Where everyone’s a winner

Around one of Chennai’s busy corners is a bakery that bakes confectioneries with just a little more love and a little more inspiration. The people behind their wonderful creations have not had much sweetness to savour in their own lives, but, that does not stop them from conjuring up delightful baked goodies. Winners Bakery and Confectionary (Winners) is an organisation dedicated to enriching the lives of the less privileged by creating employment opportunities in addition to imparting skill. Those employed at the bakery are taught the art of baking alongside other culinary nuances which allow them to find gainful employment with some of the city’s top kitchens.

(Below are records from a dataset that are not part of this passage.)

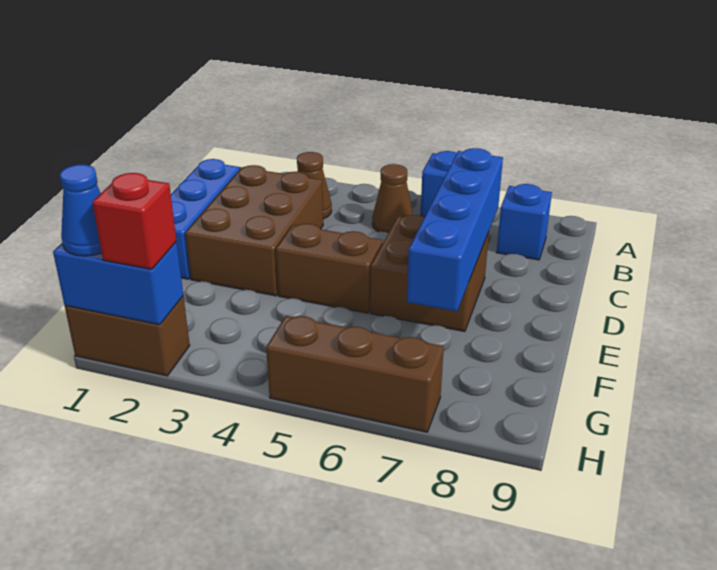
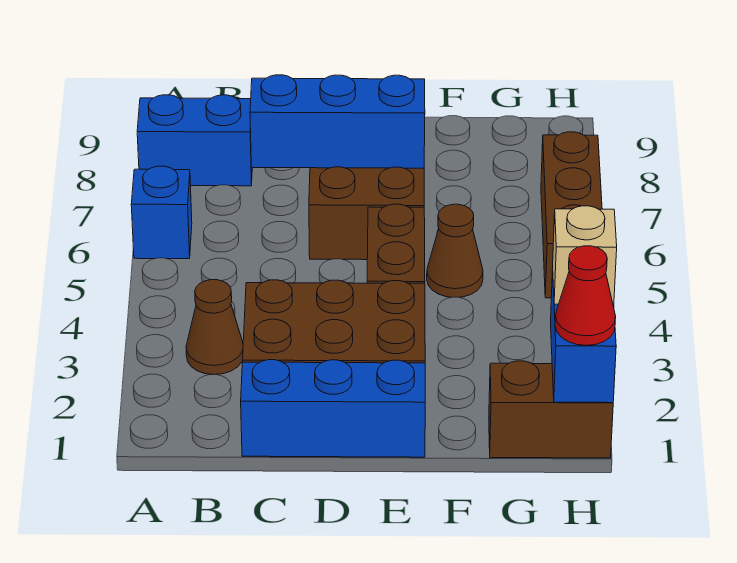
brown cone B5 level 1 -> brown cone F5 level 1
blue brick B8 level 1 -> blue brick A8:B8 level 1
blue brick C7:F7 level 2 -> blue brick C7:E7 level 2
brown brick H1:H2 level 1 -> brown brick G1:H1 level 1
blue cone H1 level 3 -> red cone H1 level 3
red brick H2 level 3 -> tan brick H2 level 3

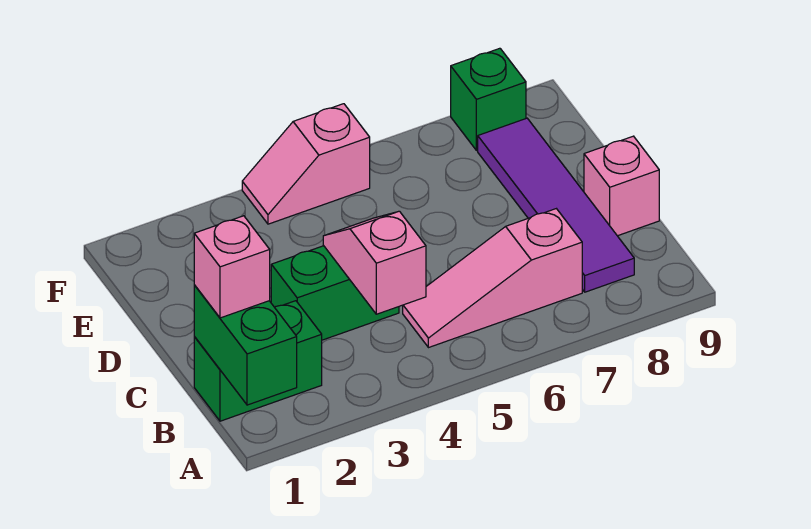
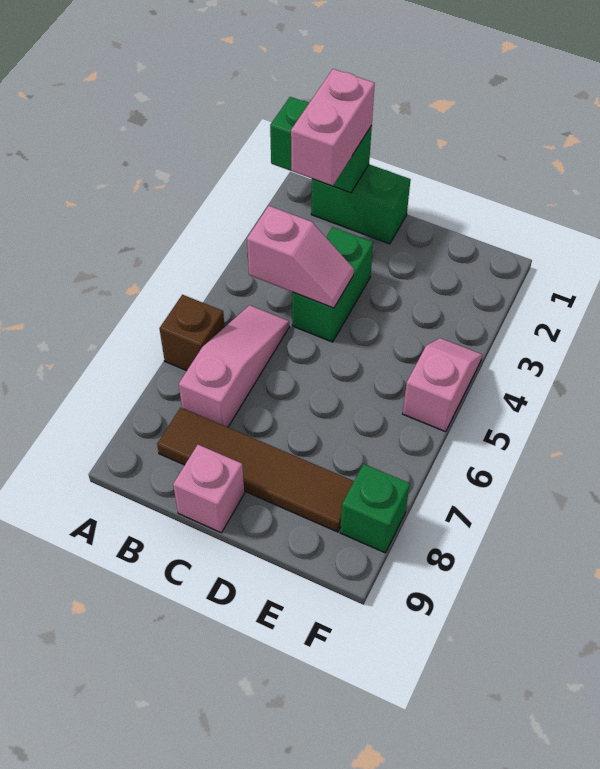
none -> brown brick A6 level 1
green brick B1:B2 level 1 -> green brick B1:C1 level 1
pink brick B1 level 3 -> pink brick B1:B2 level 3
purple tile B8:E8 level 1 -> brown tile B8:E8 level 1

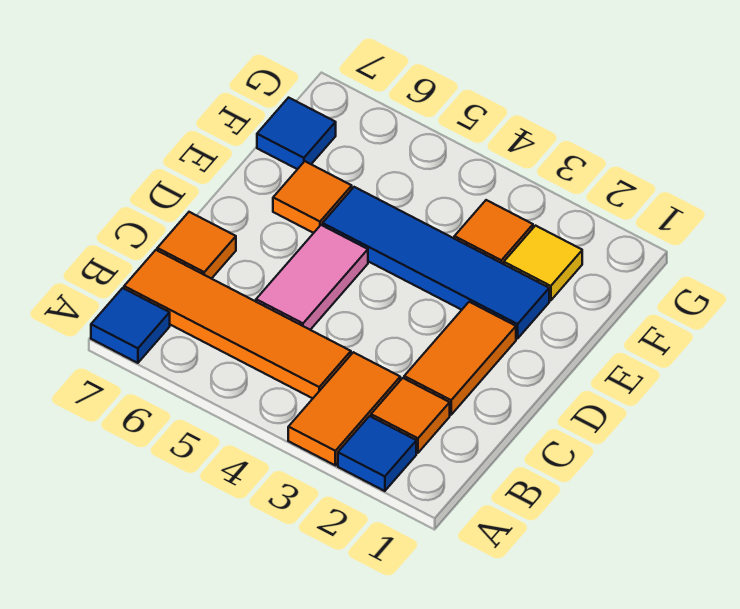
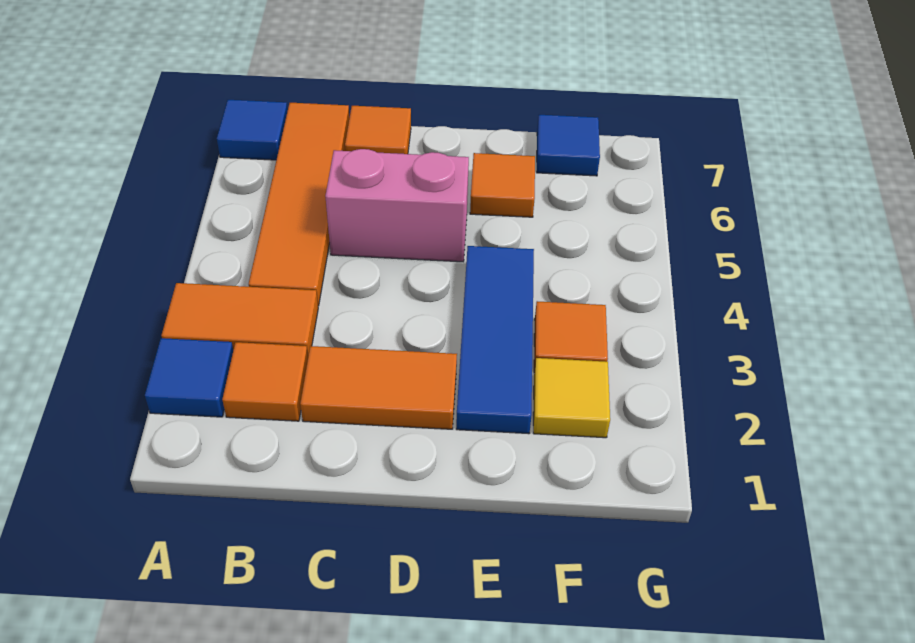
pink tile C5:D5 level 1 -> pink brick C5:D5 level 1
blue tile E2:E5 level 1 -> blue tile E2:E4 level 1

“Friends and businessmen expressed the market’s need for individuals with baking skills. Setting up Winners made complete sense and the curriculum was designed in order to meet the industry’s needs and norms,” says Rajasekar

The Winners story began in 2005, when members of the Chennai Mission, The Rotary Club of Madras East and the Chennai Corporation decided to give The Foundation of Vocational Training a facelift. They decided to make best use of its prime location and established a culinary school to teach underprivileged youngsters the culinary arts.  With the location set, M. Mahadevan, chairman and MD of Oriental Cuisines put in an initial investment of around Rs. 15 lakh which provided for the equipment necessary to get things baking. And that laid the foundation for the transformation of many lives.

First course

The impetus for the venture came from the fact that the local and national market was in need of well-trained confectioners. As S.S. Rajasekar, President of the Rotary Club of Madras East at the time of Winner’s inception says “Friends and businessmen expressed the market’s need for individuals with baking skills. The Winners curriculum was designed in order to meet the industry’s needs and norms.” In addition to being a culinary education centre, Winners also had a clear business mandate. “At the time of setting up, it became evident that a shop at the location would make the school a self serving organisation. The location was what made me upbeat about Winners’ prospects and once we set up there, we didn’t look back,” says Mahadevan.

Winning model

In August 2005, with a total of 22 students accompanied by their enthusiastic teachers, Winners opened its doors to the city. One person who has been there from the start is Geetha Krishnaraj, a consultant at Winners. She supervises all the activities and shares, “At any point of time we have 30 students learning baking and confectionary skills, customer service techniques and hygiene. The course lasts for six months and during that time; everything the students make is sold.” The course itself is no cakewalk for the students who come from varied backgrounds, both urban and rural.

Working hours begin as early as 5.30 AM and go on onto the night. The students work in shifts and their day is interspersed with classes that are interactive and practical. The emphasis is not only on the skills required and the latest tools and techniques of the trade but also on grooming. The education is free and those who train at Winners are also provided with food, accommodation, laundry services, travel expenses and a stipend of Rs. 1500. Since it opened in 2005, Winners has sent our more than 250 trained individuals into the culinary world.

Showing the way

The Winners outlet operates out of a single unit. The products sold generate around Rs. 8,000 everyday. Currently, they also outsource to some of Chennai’s five-star kitchens. The revenue generated enables the organisation to sustain itself and provide for the students under its wings. And there’s more. In the past few years, the surplus funds they generate have gone towards funding English and Computer classes for the underprivileged at the same venue, spectacles for corporation school children and even upgrades to children’s wing at the Egmore Government Hospital.

The results this social enterprise has produced speak for themselves. More than Rs. 29 lakh generated through sales has been used to support various Chennai Corporation initiatives. More than 250 futures have been secured and Winners has set itself up to be an admired part of the city scape. The Winners business model, its unique selling proposition, is one that is slowly being replicated. The Freedom Bread project at Puzhal Prison and The Give Life Café at Loyola College are offshoots of this model. And several other projects including a laundry service run by deaf and dumb individuals and training programs for vocations such as carpentry, plumbing and masonry are in the works as well, with the intention of meeting the current market’s needs.

The Winners model has proven successful and is one that can be adopted by any company or entrepreneur if they choose to do so. As Mahadevan says, “If money can be generated to support projects such as this, it becomes a great example of what good commerce can do.”